Multiple sequence alignments of HsDHCH with the orthologues from major disease causing members of the Trypanosomatid family (L. major, L. donovani, T. brucei and T. cruzi) show a relatively low level of overall sequence identity, from 39 to 45%. Comparing just the trypanosomatid sequences the range is 58%, between L. major and T. brucei, to 96%, between L. major and L. donovani. The residues involved in substrate/ligand binding and catalysis remain highly conserved across all species (Fig. 4). Such conservation may prove problematic because inhibitors will need to display selectivity for the parasite enzyme over that of the host. This is an issue with the LY354899 inhibitor, which, for reasons that are not obvious, is actually more selective for the human enzyme, K_i 18 nM as opposed to 105 nM against LmDHCH although we caution that this difference may simply reflect assay variation in different laboratories.

There are two, small, sequence differences in the substrate binding site between host and parasite enzymes; Ile238 and Val280 of HsDHCH corresponding to Thr238 and Ile280 in LmDHCH (Fig. 6b). These residues are not predicted to bind the substrate directly and it would be difficult to attempt to exploit such minor differences in the development of specific inhibitors.
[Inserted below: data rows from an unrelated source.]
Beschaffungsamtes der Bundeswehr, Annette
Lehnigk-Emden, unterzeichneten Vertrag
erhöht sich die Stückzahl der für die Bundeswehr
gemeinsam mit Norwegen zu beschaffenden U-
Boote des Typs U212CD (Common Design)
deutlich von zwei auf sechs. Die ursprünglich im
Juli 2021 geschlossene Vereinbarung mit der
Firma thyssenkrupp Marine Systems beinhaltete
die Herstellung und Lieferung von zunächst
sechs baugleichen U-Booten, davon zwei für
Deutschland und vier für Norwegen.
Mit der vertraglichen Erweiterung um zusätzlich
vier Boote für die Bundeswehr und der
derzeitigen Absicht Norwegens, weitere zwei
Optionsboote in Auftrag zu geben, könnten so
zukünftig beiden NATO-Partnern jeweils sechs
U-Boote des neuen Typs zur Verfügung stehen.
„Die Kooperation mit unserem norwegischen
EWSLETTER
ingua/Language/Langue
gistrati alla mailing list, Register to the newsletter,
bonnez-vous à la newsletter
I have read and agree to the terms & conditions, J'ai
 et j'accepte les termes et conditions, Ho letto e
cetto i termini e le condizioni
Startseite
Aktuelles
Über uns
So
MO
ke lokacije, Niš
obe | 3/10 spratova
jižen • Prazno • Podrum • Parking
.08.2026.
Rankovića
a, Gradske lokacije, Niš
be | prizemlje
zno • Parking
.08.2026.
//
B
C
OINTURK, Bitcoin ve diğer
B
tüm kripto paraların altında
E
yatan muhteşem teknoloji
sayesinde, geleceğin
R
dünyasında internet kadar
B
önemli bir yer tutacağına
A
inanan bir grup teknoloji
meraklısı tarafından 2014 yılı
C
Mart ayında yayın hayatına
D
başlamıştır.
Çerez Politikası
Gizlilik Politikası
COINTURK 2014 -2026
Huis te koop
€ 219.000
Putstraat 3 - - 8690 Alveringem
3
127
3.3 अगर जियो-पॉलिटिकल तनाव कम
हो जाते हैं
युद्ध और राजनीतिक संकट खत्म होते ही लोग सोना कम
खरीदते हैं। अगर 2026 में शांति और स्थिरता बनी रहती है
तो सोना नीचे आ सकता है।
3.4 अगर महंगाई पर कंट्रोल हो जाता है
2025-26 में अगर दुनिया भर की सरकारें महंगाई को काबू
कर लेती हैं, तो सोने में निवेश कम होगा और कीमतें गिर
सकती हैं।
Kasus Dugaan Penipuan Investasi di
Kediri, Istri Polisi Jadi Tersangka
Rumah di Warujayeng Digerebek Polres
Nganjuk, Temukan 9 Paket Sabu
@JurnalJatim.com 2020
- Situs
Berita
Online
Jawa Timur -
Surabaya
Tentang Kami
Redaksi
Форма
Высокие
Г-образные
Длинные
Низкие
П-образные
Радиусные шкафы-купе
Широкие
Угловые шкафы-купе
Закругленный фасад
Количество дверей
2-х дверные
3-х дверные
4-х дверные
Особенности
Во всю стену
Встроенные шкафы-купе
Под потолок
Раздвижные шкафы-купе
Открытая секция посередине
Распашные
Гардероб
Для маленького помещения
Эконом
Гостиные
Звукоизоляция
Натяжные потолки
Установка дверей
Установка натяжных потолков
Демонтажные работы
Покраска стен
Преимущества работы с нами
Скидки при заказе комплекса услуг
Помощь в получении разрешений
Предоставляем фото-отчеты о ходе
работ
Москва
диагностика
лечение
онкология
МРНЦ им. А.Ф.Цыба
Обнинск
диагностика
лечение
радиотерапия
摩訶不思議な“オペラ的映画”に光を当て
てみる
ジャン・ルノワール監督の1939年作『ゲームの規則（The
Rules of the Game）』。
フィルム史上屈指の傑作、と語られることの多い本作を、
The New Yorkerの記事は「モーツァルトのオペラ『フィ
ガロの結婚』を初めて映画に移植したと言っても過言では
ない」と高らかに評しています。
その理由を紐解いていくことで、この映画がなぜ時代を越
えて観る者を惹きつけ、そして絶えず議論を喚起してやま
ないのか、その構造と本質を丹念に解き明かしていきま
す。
Preventing formation of or destabilizing the LmDHCH dimer may offer a route to inhibition although targeting the interface of oligomeric assemblies to find small molecule drug-like inhibitors presents a significant challenge due to the high level of specificity involved and the relatively large areas involved in oligomerization [46]. Residues on α5, α7, α8 and β6 form the dimer interface of LmDHCH. In particular the β6 strands associate in anti-parallel fashion to create a 12-stranded β-sheet (Fig. 2). The catalytic site is remote from the dimer interface, however, the adenine-end of the cofactor binds nearby indeed Lys136 from one subunit is placed to interact with the 2′-phosphate of the cofactor bound by the partner subunit. However, comparisons indicate a high level of conservation between LmDHCH and HsDHCH in α5, α7 and β6 (Fig. 4) extending to similarities in hydrogen bonding patterns (data not shown).

4. Conclusion

The crystal structure of apo-LmDHCH has been determined to 2.7 Å resolution allowing for detailed comparisons with HsDHCH. Our data provide details of the active site and a template for the rational development of selective inhibitors against the enzyme from trypanosomatid parasites. However, two major factors may compromise the search for selective inhibitors. Firstly, the inability to co-crystallize a binary or tertiary complex of any protozoan DHCH has limited efforts to exploit structure-based methods for inhibitor development. Most HsDHCH ligand complexes in the PDB display poorly ordered ligands [20] and DHCH itself may present significant challenges for structure-based approaches to inhibitor development. Secondly, and perhaps most important is the close structural relationship between the host and parasite enzymes not only at the catalytic centre but also at the dimer interface. This probably represents the biggest challenge to early stage drug discovery seeking to develop potent and parasite specific inhibitors of DHCH.